Every day in Morwell, PM2.5 particles (fine particles) are pretty high even without the fire.

The report said despite the Council of Australian Governments promising a National Plan for Clean Air since 2011, the Federal Environment Minister Greg Hunt recently announced development of the plan would be delayed until at least 2016.

It suggests a national air pollution regulator should be established as a Commonwealth Government agency with responsibility for implementing, monitoring and enforcing under an Air Pollution Prevention Act.

With federal laws, Ms Rivers said the State Government would have to properly regulate and stop coal mines from emitting levels of PM2.5 that impact local communities.

She said air pollution monitoring during a critical incident such as the mine fire was not enough.

The EPA will be forced to regulate and communities in Morwell wouldn't have to be exposed to these levels of pollution, Ms Rivers said.

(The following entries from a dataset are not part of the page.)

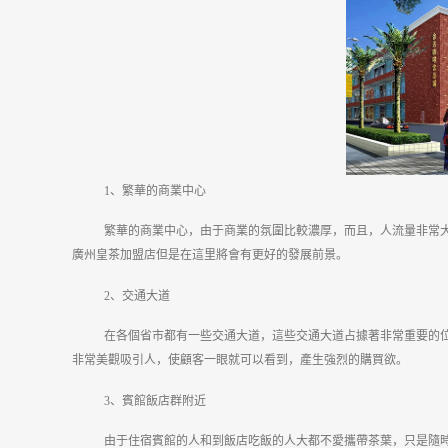
1、繁華的商業中心
繁華的商業中心，由于商業的氛圍比較濃厚，而且，人流量非常
廣州皇茶加盟店但是在這里將會有更好的發展前景。
2、交通大道
在各個省市都有一些交通大道，這些交通大道占據著非常重要的
非常美觀吸引人，使顧客一眼就可以看到，產生強烈的購買欲。
3、賓館飯店群附近
由于住宿賓館的人和到飯店吃飯的人大都不愛攜帶茶葉，只是隨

In response to the report, Environment Protection Agency Victoria knowledge standards and assessment director Tim Eaton said the agency supported work occurring at the national level to deliver revised national ambient air quality standards.

Mr Eaton also backed moves to establish more stringent reporting standards for particulate pollution, including PM2.5 and PM10.

He said all Australian jurisdictions had contributed to this national work to improve air quality and community health and wellbeing.

In July 2013 EPA Victoria also released the report, Future Air Quality in Victoria.

This study seeks a scientific understanding of likely future trends in air quality in Victoria and will be used to develop policies and strategies to control air pollution, now and in the future, Mr Eaton said.

The EPA said it was unable to comment on the monitoring of air quality during the Hazelwood mine fire as this was subject to the current Hazelwood Mine Fire Inquiry.